The Garden of Eden was based on The Galápagos Islands.
I’m kidding here, but the similarities are odd. The weather is always between 70F and 85F all year round. The biggest threat to you on the island are apples. You shouldn’t eat the apples that grow on the island; the small green ones are poisonous. Oh, and it isn’t easy to immigrate there. It’s a place where only few people are allowed to reside. Oh, and did I mention the abundant variety of plants and animals on the island?
Yeah, its 4 rivers, and to the best of my knowledge, biblical scholars have basically given up on trying to associate 4 rivers and the place names given with any actual real location.
Either its mythical, or some of the place names just do not linguistically connect with any of the historical record of actual locations.
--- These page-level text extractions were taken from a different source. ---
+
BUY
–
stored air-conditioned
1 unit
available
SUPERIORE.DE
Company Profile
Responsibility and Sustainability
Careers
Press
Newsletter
Same with the 4 rivers. No conclusive evidence of dried up ancient river beds that actually fits.
Basically Eden would have to be... somewhere up river of the Tigris, but the Tigris and Euphrates actually have headwaters in modern day Turkey, and they don't have the same sources.
Most likely the authors went with some kind of local, incorrect lore from Sumer/Akkad/Babylon, or possibly the rivers did at one point actually connect, but no conclusive evidence of that exists.
There's a field that was called Gu-edin (meaning "open fields") in the mid third millennium BCE that was the subject of a border war that lasted a couple centuries, between the cities of Lagash and Umma (which is right where you said), because the founder of Lagash bought an unassuming piece of land from Umma and a bunch of surrounding terrains, and then did mad irrigation work and it became crazy fertile. According to Lagash's records, Umma got mad that it was swindled out of such great land and kept attacking Lagash over it, and kept getting its ass kicked and its kings killed. People from Umma were "allowed" to till the field for Lagash for a time, but most of the grain would still go to Lagash, causing more revolts from Umma (and more punishment).
It's fairly agreed that this place probably gave some degree of inspiration for "Eden", along with some rare green gardens in the region created with irrigation work. The apple bit, the woman rib bit, and the knowledge bit came from other Sumerian myths.
I'm not sure if it's the Galapagos, maybe in the Canaries instead?, but some island famous for its apples, weather, and safety did play a part in inspiring the myth of Avalon, the island of apples.
Charles Darwin did not create the idea of social Darwinism, though. He suggested the biological evolution of species over time. People often pair the two ideas together because his last name is part of the word “Darwinism”.
What an absurd and intellectually inferior unit of measurement you have elected to use here. For the enlightened among us the philistine means 294 to 302 Kelvin.
While the conversion is appreciated, there's no reason to be an ass about it. OP labeled it, so it's not like it was confusing or making unnecessary assumptions about the audience. So really you're the one who just comes across as completely culturally insensitive.
Because measuring temperature based on human body reflective saline solution's interaction with temperature change instead of regular water definitely qualifies as "spastic."
Then again it looks like you're one of those euro losers who copes with us making you give up all your colonies post war for rebuilding money by redirecting all those attitudes about "the uncivilized world" onto the developed country that just happens to have a high rate of racial diversity.
BTW Mr. "American culture is racism", how are those Roma folks doing?